A. The Councils must not neglect the books treating of the pious traditions of different places or of sacred relics. Let them not permit such questions to be discussed in journals or periodicals destined to foster piety, neither with expressions savouring of mockery or contempt, nor by dogmatic pronouncements, especially when, as is often the case, what is stated as a certainty either does not pass the limits of probability or is based on prejudiced opinion.
Q. What rules must be observed with regard to relics?

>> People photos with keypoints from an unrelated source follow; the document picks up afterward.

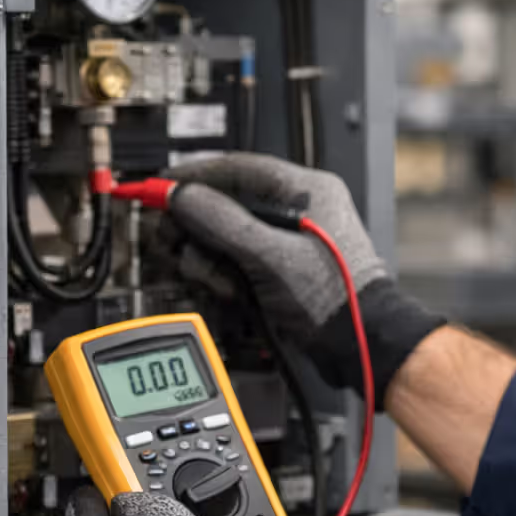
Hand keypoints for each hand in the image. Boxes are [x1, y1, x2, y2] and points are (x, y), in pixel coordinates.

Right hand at [162, 153, 445, 406]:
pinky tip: (228, 291)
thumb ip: (223, 221)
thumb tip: (183, 196)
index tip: (159, 186)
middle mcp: (291, 210)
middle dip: (195, 227)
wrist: (356, 347)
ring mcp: (281, 241)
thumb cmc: (334, 298)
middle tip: (171, 241)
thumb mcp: (270, 255)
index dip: (193, 176)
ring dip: (207, 259)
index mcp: (303, 191)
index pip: (236, 168)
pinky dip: (220, 276)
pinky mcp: (273, 269)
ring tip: (217, 279)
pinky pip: (230, 261)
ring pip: (220, 236)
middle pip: (221, 203)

A. Concerning sacred relics, let this be the rule: If Bishops, who alone are judges in such matters, know for certain that a relic is not genuine, let them remove it at once from the veneration of the faithful; if the authentications of a relic happen to have been lost through civil disturbances, or in any other way, let it not be exposed for public veneration until the Bishop has verified it. The argument of prescription or well-founded presumption is to have weight only when devotion to a relic is commendable by reason of its antiquity, according to the sense of the Decree issued in 1896 by the Congregation of Indulgences and Sacred Relics : ” Ancient relics are to retain the veneration they have always enjoyed except when in individual instances there are clear arguments that they are false or supposititious.”
Q. What rules must be followed in judging of pious traditions?
A. In passing judgment on pious traditions, let it always be borne in mind that in this matter the Church uses the greatest prudence, and that she does not allow traditions of this kind to be narrated in books except with the utmost caution, and with the insertion of the declaration imposed by Urban VIII.: and even then she does not guarantee the truth of the fact narrated; she simply does not forbid belief in things for which human evidence is not wanting. On this matter the Sacred Congregation of Rites, thirty years ago, decreed as follows: ” These apparitions or revelations have neither been approved nor condemned by the Holy See, which has simply allowed them to be believed on purely human faith, on the tradition which they relate, corroborated by testimony and documents worthy of credence.” (Decree, May 2, 1877.) Anyone who follows this rule has no cause to fear. For the devotion based on any apparition, in as far as it regards the fact itself, that is to say, in so far as the devotion is relative, always implies the condition of the fact being true; while in as far as it is absolute, it is always based on the truth, seeing that its object is the persons of the Saints who are honoured. The same is true of relics.
Q. And, last, must the Council of Vigilance keep a watch on social institutions and writings on social questions?
A. Finally, We entrust to the Councils of Vigilance the duty of overlooking assiduously and diligently social institutions as well as writings on social questions, so that they may harbour no trace of Modernism, but obey the prescriptions of the Roman Pontiffs.